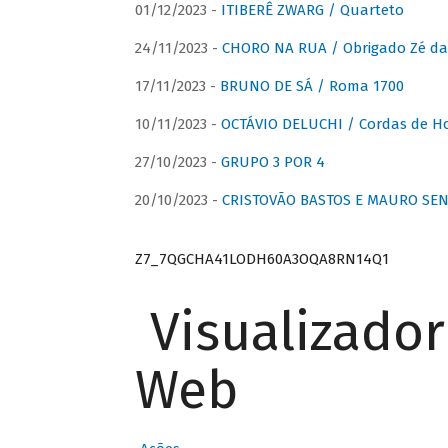
01/12/2023 -
ITIBERÊ ZWARG / Quarteto
24/11/2023 -
CHORO NA RUA / Obrigado Zé da
17/11/2023 -
BRUNO DE SÁ / Roma 1700
10/11/2023 -
OCTÁVIO DELUCHI / Cordas de H
27/10/2023 -
GRUPO 3 POR 4
20/10/2023 -
CRISTOVÃO BASTOS E MAURO SEN
Z7_7QGCHA41LODH60A3OQA8RN14Q1
Visualizado
Web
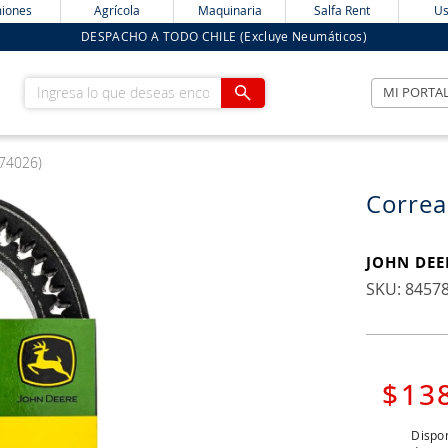
iones
Agrícola
Maquinaria
Salfa Rent
Us
DESPACHO A TODO CHILE (Excluye Neumáticos)
Ingresa lo que deseas encontrar
MI PORTA
174026)
Correa
JOHN DEE
:
8457
$
13
Dispon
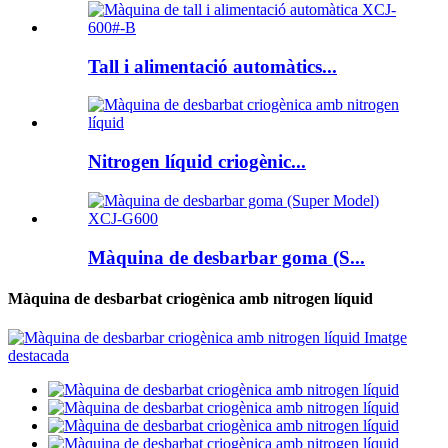
Tall i alimentació automàtics...
Nitrogen líquid criogènic...
Màquina de desbarbar goma (S...
Màquina de desbarbat criogènica amb nitrogen líquid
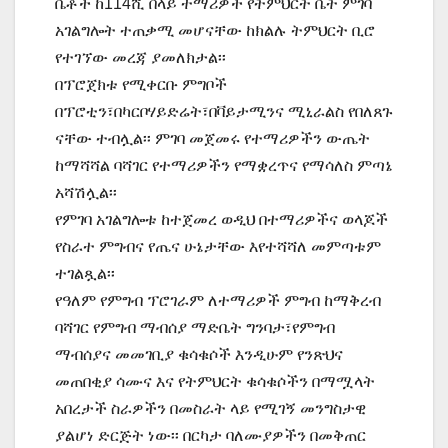
ቤቶች ከ114ሺ በላይ ተማሪዎች የትምህርት ቤት ምገባ
አገልግሎት ተጠቃሚ መሆናቸው ከክልሉ ትምህርት ቢሮ
የተገኘው መረጃ ያመለክታል፡፡
በፕሮጀክቱ የሚቀርቡ ምግቦች
በፕሮቲን፣በካርቦሃይድሬት፣በቫይታሚንና ሚኒራልስ የበለጸጉ
ናቸው ተብሏል፡፡ ምገባ መጀመሩ የተማሪዎችን ውጤት
ከማሻሻል ባሻገር የተማሪዎችን የማቋረጥና የማሳለስ ምጣኔ
አሻሽሏል፡፡
የምገባ አገልግሎቱ ከተጀመረ ወዲህ በተማሪዎችና ወላጆች
የስራተ ምግብና የጤና ሁኔታቸው እየተሻሻለ መምጣቱም
ተገልጿል፡፡
የዓለም የምግብ ፕሮገራም ለተማሪዎች ምግብ ከማቅረብ
ባሻገር የምግብ ማብሰያ ማድቤት ግንባታ፣የምግብ
ማብሰያና መመገቢያ ቁሳቁሶች እንዲሁም የንጽህና
መጠበቂያ ሳሙና እና የትምህርት ቁሳቁሶችን በማሟላት
አበረታች ስራዎችን በመስራት ላይ የሚገኝ መንግስታዊ
ያልሆነ ድርጅት ነው፡፡ በርካታ ባለሙያዎችን በመቅጠር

-.-.-

◆ **Task requirements**: Return the data exactly. Pictures stay out.

◆ **Reply**:
01/12/2023 -
ITIBERÊ ZWARG / Quarteto
24/11/2023 -
CHORO NA RUA / Obrigado Zé da
17/11/2023 -
BRUNO DE SÁ / Roma 1700
10/11/2023 -
OCTÁVIO DELUCHI / Cordas de H
27/10/2023 -
GRUPO 3 POR 4
20/10/2023 -
CRISTOVÃO BASTOS E MAURO SEN
Z7_7QGCHA41LODH60A3OQA8RN14Q1
Visualizado
Web
iones
Agrícola
Maquinaria
Salfa Rent
Us
DESPACHO A TODO CHILE (Excluye Neumáticos)
Ingresa lo que deseas encontrar
MI PORTA
174026)
Correa
JOHN DEE
:
8457
$
13
Dispon
Tall i alimentació automàtics...
Nitrogen líquid criogènic...
Màquina de desbarbar goma (S...
Màquina de desbarbat criogènica amb nitrogen líquid
ቤቶች ከ114ሺ በላይ ተማሪዎች የትምህርት ቤት ምገባ
አገልግሎት ተጠቃሚ መሆናቸው ከክልሉ ትምህርት ቢሮ
የተገኘው መረጃ ያመለክታል፡፡
በፕሮጀክቱ የሚቀርቡ ምግቦች
በፕሮቲን፣በካርቦሃይድሬት፣በቫይታሚንና ሚኒራልስ የበለጸጉ
ናቸው ተብሏል፡፡ ምገባ መጀመሩ የተማሪዎችን ውጤት
ከማሻሻል ባሻገር የተማሪዎችን የማቋረጥና የማሳለስ ምጣኔ
አሻሽሏል፡፡
የምገባ አገልግሎቱ ከተጀመረ ወዲህ በተማሪዎችና ወላጆች
የስራተ ምግብና የጤና ሁኔታቸው እየተሻሻለ መምጣቱም
ተገልጿል፡፡
የዓለም የምግብ ፕሮገራም ለተማሪዎች ምግብ ከማቅረብ
ባሻገር የምግብ ማብሰያ ማድቤት ግንባታ፣የምግብ
ማብሰያና መመገቢያ ቁሳቁሶች እንዲሁም የንጽህና
መጠበቂያ ሳሙና እና የትምህርት ቁሳቁሶችን በማሟላት
አበረታች ስራዎችን በመስራት ላይ የሚገኝ መንግስታዊ
ያልሆነ ድርጅት ነው፡፡ በርካታ ባለሙያዎችን በመቅጠር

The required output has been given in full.